Tensor Decomposition for Compressing Recurrent Neural Network
This work addresses the issue of high parameter requirements in RNNs for researchers and practitioners in machine learning, but it is incremental as it applies existing tensor decomposition techniques to a specific RNN variant.
The paper tackled the problem of reducing parameters in Recurrent Neural Networks (RNNs) while maintaining performance by applying tensor decomposition methods like CP, Tucker, and Tensor Train to Gated Recurrent Units (GRUs). It found that TT-GRU achieved the best results across different parameter counts in sequence modeling tasks.
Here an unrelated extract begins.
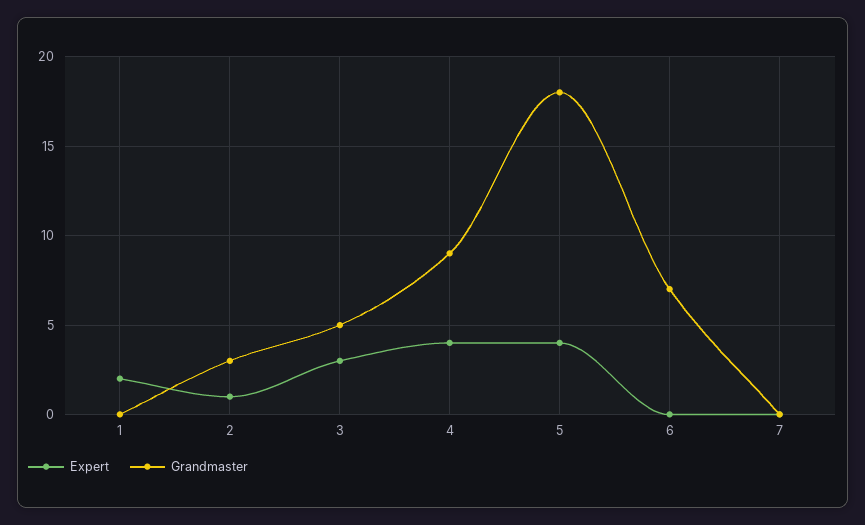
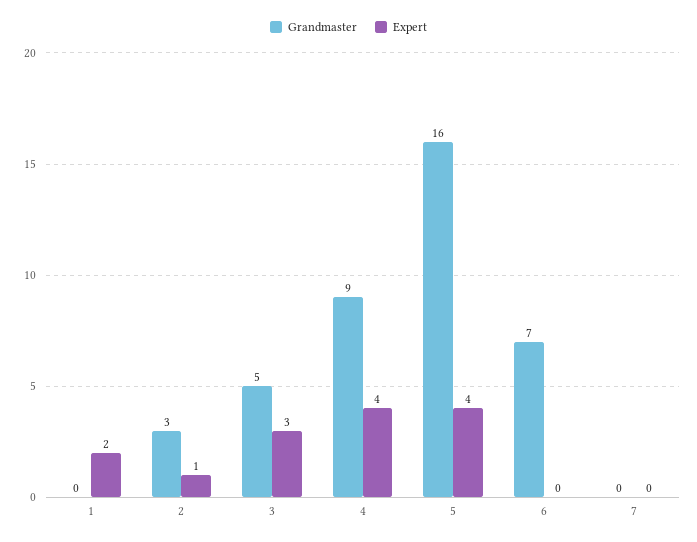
Grandmaster, 5: 18 -> 16

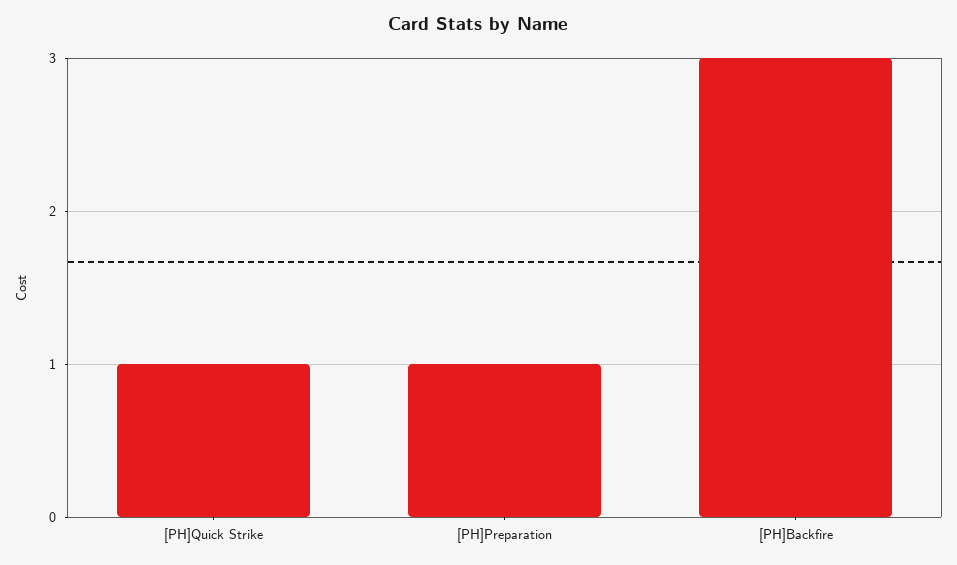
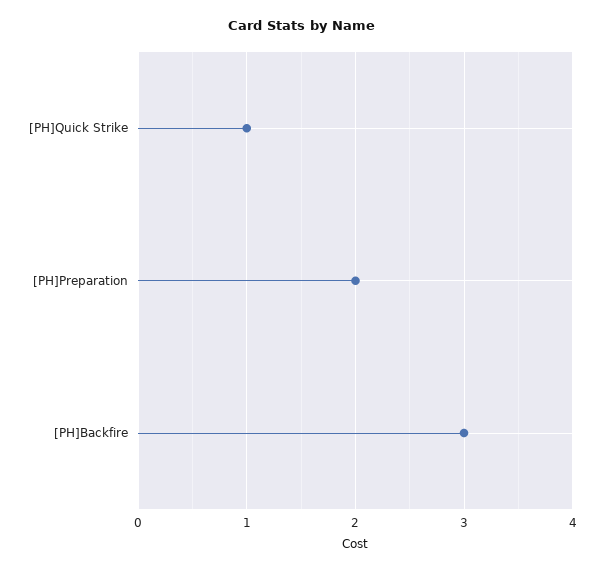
[PH]Preparation: 1 -> 2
In the machine learning fields, Recurrent Neural Network (RNN) has become a popular architecture for sequential data modeling. However, behind the impressive performance, RNNs require a large number of parameters for both training and inference. In this paper, we are trying to reduce the number of parameters and maintain the expressive power from RNN simultaneously. We utilize several tensor decompositions method including CANDECOMP/PARAFAC (CP), Tucker decomposition and Tensor Train (TT) to re-parameterize the Gated Recurrent Unit (GRU) RNN. We evaluate all tensor-based RNNs performance on sequence modeling tasks with a various number of parameters. Based on our experiment results, TT-GRU achieved the best results in a various number of parameters compared to other decomposition methods.